In this passage, Mr. Duffy and Mrs. Sinico have been involved in an affair for an undetermined amount of time (simply stating their first meeting was the ‘first of many’ (Joyce 134)). She encourages his thoughts on social revolution, discussed books and music, and embraced each other physically and sexually. They were in a complete relationship, all while noting that her husband, the Captain, was not around and not fulfilling her needs. Despite Mr. Duffy and Mrs. Sinico clearly having more possible, they abruptly end their affair, and stop talking. The culture surrounding marriage, and particularly divorce, was not good at the time. It would not have been a good idea for Mrs. Sinico to leave her husband, because such a thing was frowned upon to an extreme. It’s this very culture that leads the two to cease their contact, despite enjoying their time together. This could potentially even be extrapolated further, when looking at her eventual death and wondering if it really was an accident.
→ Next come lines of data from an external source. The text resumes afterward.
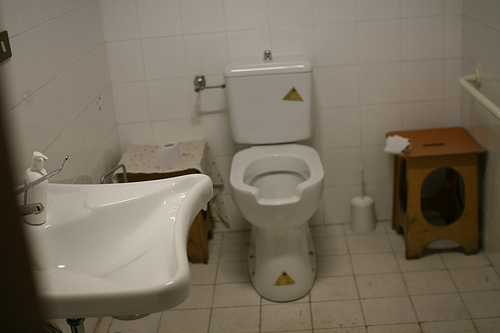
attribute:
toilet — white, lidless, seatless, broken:
[223, 54, 326, 304]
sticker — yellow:
[281, 88, 302, 103]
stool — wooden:
[385, 127, 489, 261]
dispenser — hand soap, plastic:
[23, 151, 49, 226]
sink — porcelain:
[14, 173, 215, 319]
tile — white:
[140, 34, 187, 81]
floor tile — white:
[353, 271, 410, 301]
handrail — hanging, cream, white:
[458, 67, 500, 120]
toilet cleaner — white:
[351, 165, 377, 236]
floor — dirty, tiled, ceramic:
[97, 220, 499, 333]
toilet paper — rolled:
[159, 140, 182, 171]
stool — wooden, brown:
[115, 142, 213, 265]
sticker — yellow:
[274, 272, 295, 287]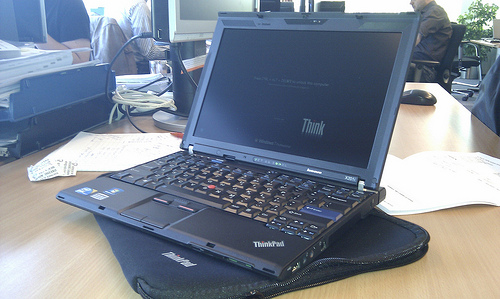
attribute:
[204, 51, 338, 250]
laptop — black, thinkpad, booting, alone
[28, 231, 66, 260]
table — oak, wood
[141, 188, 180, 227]
trackpad — here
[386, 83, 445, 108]
mouse — black, here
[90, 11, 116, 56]
person — sitting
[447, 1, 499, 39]
tree — background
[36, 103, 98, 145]
bag — black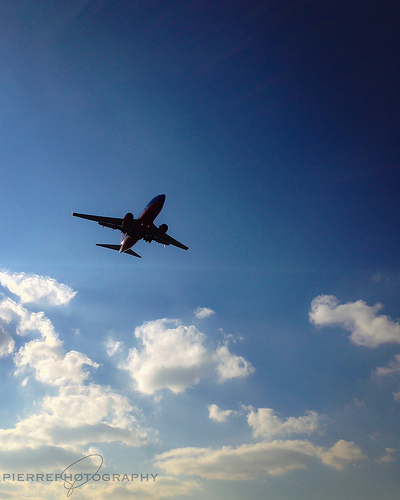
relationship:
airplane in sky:
[73, 194, 190, 257] [3, 3, 397, 492]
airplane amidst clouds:
[73, 194, 190, 257] [0, 269, 399, 499]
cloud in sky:
[308, 294, 397, 350] [3, 3, 397, 492]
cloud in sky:
[107, 319, 252, 394] [3, 3, 397, 492]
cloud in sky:
[1, 270, 143, 478] [3, 3, 397, 492]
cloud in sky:
[5, 437, 365, 499] [3, 3, 397, 492]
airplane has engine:
[73, 194, 190, 257] [121, 213, 133, 230]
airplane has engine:
[73, 194, 190, 257] [154, 224, 167, 242]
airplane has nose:
[73, 194, 190, 257] [139, 193, 165, 225]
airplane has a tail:
[73, 194, 190, 257] [96, 236, 141, 259]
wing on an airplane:
[146, 225, 188, 252] [73, 194, 190, 257]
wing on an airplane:
[73, 211, 137, 234] [73, 194, 190, 257]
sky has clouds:
[3, 3, 397, 492] [0, 269, 399, 499]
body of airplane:
[121, 193, 166, 252] [73, 194, 190, 257]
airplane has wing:
[73, 194, 190, 257] [146, 225, 188, 252]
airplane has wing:
[73, 194, 190, 257] [73, 211, 137, 234]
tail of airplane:
[96, 236, 141, 259] [73, 194, 190, 257]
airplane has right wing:
[73, 194, 190, 257] [146, 225, 188, 252]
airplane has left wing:
[73, 194, 190, 257] [73, 211, 137, 234]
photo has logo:
[2, 0, 399, 499] [3, 458, 159, 495]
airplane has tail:
[73, 194, 190, 257] [96, 236, 141, 259]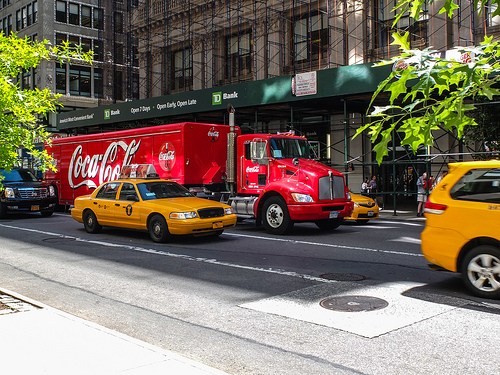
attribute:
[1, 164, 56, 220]
suv — black 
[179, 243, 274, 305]
pizza — Green 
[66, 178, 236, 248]
taxi cab — yellow 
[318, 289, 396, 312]
manhole — black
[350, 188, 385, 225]
taxi — yellow 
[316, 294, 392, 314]
man hole — metal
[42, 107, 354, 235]
truck — red, large, semi, coca cola truck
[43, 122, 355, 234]
truck — red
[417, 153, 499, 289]
car — yellow 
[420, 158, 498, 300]
suv — yellow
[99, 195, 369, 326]
line — white, faded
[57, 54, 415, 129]
sign — long, green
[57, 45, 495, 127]
sign — green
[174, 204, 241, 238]
plate — yellow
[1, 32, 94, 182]
leaves — very green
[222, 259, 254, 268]
lines — White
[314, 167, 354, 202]
grill — large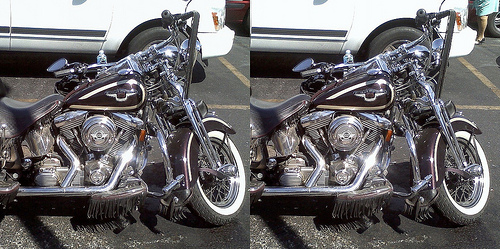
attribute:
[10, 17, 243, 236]
bike — black, parked, older styled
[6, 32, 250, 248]
pavement — concrete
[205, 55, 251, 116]
lines — worn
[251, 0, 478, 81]
vehicle — white, parked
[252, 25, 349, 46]
stripe — black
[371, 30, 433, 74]
tire — black, washed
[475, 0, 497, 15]
skirt — blue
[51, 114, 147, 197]
engine — silver, metal, chrome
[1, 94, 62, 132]
seat — black, leather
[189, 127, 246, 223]
tire — white wall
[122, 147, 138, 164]
sunshine — reflected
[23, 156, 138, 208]
exhaust pipe — chrome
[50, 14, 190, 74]
handle bars — chrome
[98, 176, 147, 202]
footboard — chrome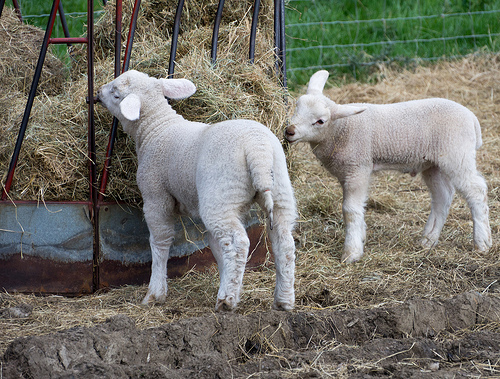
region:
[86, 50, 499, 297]
two baby lambs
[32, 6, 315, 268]
metal feeder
The One Who Left and Returned

“Gabriel took his seat boldly at the head of the table and, having looked to the edge of the carver, plunged his fork firmly into the goose. He felt quite at ease now for he was an expert carver and liked nothing better than to find himself at the head of a well-laden table”

“Dubliners.” The Project Gutenberg EBook of Dubliners, by James Joyce, www.gutenberg.org/files/2814/2814-h/2814-h.htm#chap15.

This interaction is significant in that it’s the first time we see Gabriel appear self-assured in this short story. Without being told explicitly, it appears Gabriel moved away from Ireland, and has assimilated more or less to an English lifestyle. He’s well aware of how different he is from his ‘home,’ and consistently struggles to find his footing in interacting with the partygoers. This moment of carving the goose appears to be one aspect of his upbringing that he has been able to retain, it’s a skill that allows Gabriel to touch base with his culture, and in this moment, he isn’t a fish out of water. In a social sense, culture is what brings together and alienates these individuals, and it is most apparent with Gabriel’s experience as the one who left and has returned.

Funcion of writing as an art


Toward the end of the story, Gabriel, having heard of what his wife told him about the death of a dear friend when she was young, felt silent. He became solemn and turned his thought to the foreseeable death of Aunt Julia.

” … Better pass boldly into that other world, in the full glory of some passion, than fade and wither dismally with age. He thought of how she who lay beside him had locked in her heart for so many years that image of her lover’s eyes when he had told her that he did not wish to live.
Generous tears filled Gabriel’s eyes. He had never felt like that himself towards any woman, but he knew that such a feeling must be love. The tears gathered more thickly in his eyes and in the partial darkness he imagined he saw the form of a young man standing under a dripping tree.” (p. 268)

From the climax of joy and the lust toward his wife, to the understanding of his wife’s feelings after her hearing a song that reminded her of her previous lover’s death, Joyce described the change of Gabriel’s inner thought superbly. The description adds much depth to the story and shows the supreme skill in his writing as an art.

 Joyce, James. Dubliners, 1991 by Dover Publications, Inc.